— Вы разрешите мне продолжать урок? — тихо сказала англичанка.
— Да, да, конечно, — поспешно ответил директор. — Но уж Карпенко я от вас заберу.
— Пожалуйста, — проговорила англичанка и, даже не взглянув на меня, отвернулась к доске.
— Пойдем, Карпенко, — сказал мне директор. — Да ты очки-то не ломай, дай их сюда.
Он протянул руку. Поколебавшись, я отдал ему очки, все еще надеясь, что он посмотрит и вернет их обратно. Но директор решительно сунул очки в карман.
В дверях я оглянулся. Ребята смотрели мне вслед: кто ободряюще, кто просто сочувственно, но все, в общем, спокойно. Они не знали еще, какая над ними нависла беда. Я посмотрел на Иванову — и вдруг без всяких очков понял, что она обо мне думает. Как это получилось, не знаю. Просто понял — и все. Осенило. А думала она примерно следующее: «И зачем это тебе нужно было, Карпенко? Ты смешной, неужели и так не видно, что мне нравится, когда ты на меня смотришь? Мне, может быть, даже нужно, чтобы ты на меня все время смотрел. Но без этих ужасных очков, и где ты их только взял?» Может быть, я прочитал бы и больше — так долго она на меня глядела, — но дверь за мною закрылась.
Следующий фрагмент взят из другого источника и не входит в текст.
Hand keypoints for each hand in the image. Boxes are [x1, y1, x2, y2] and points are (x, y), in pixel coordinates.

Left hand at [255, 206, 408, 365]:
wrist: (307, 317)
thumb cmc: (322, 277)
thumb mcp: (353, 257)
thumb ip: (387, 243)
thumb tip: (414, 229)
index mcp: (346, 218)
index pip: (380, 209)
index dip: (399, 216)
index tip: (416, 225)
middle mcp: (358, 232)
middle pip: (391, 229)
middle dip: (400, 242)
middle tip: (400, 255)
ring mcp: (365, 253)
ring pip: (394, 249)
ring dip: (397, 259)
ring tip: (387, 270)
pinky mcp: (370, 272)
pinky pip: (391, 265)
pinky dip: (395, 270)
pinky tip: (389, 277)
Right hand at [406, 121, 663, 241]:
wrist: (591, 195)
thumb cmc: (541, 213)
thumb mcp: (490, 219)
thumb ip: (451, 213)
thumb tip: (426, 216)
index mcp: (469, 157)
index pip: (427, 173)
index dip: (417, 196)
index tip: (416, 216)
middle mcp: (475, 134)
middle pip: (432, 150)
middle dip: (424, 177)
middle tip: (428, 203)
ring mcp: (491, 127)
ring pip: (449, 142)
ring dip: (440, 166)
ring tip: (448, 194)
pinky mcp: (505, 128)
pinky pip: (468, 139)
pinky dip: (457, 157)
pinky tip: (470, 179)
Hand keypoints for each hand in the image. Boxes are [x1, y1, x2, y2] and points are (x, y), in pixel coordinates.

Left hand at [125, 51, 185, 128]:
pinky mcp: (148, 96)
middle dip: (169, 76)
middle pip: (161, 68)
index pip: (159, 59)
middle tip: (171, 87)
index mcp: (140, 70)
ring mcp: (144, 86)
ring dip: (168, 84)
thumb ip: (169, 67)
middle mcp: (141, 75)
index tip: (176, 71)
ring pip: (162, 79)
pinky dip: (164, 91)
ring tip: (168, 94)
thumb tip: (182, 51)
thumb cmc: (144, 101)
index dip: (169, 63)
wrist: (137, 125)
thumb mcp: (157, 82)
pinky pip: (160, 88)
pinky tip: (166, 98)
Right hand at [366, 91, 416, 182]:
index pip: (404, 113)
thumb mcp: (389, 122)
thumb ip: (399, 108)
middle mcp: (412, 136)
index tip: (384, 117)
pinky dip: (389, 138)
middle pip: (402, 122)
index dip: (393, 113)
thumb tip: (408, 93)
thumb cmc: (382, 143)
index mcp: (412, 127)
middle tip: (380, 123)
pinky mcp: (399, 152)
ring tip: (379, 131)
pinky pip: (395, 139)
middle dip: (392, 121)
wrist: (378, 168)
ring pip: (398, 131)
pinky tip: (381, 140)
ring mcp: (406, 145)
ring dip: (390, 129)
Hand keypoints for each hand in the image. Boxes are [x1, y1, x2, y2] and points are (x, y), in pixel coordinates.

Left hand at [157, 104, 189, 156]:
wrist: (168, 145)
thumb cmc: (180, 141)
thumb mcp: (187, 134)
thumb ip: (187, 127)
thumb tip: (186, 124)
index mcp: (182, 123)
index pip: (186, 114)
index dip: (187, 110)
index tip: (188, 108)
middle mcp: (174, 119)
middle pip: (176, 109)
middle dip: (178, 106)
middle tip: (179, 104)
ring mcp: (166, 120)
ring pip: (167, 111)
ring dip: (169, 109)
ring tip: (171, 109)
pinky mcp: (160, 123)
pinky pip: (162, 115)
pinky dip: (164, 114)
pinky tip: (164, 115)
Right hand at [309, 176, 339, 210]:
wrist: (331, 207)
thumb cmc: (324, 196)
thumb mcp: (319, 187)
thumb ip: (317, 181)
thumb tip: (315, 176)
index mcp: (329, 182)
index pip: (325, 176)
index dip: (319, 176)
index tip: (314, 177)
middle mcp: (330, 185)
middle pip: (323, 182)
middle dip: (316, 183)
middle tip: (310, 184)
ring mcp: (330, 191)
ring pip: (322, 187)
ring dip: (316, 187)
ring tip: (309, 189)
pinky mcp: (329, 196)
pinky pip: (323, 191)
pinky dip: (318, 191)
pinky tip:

В коридоре директор достал очки, повертел их в руках, надел. Обернулся, взглянул мне в лицо. Я помертвел.
— Так, — сказал директор задумчиво и медленно снял очки. — Вот оно, значит, что. Ну, бери свой инструмент, носи на здоровье.
Он протянул мне очки. Рука моя дернулась, но я не взял: я не верил.
— Бери, бери, — повторил директор. — Мне без надобности, а ты носи, если совесть позволяет.
Он положил очки на подоконник и пошел по коридору, не оборачиваясь. Минуту я стоял неподвижно, потом взял очки, размахнулся и вышвырнул их в окно.
Внизу был пруд, вода даже не всплеснулась.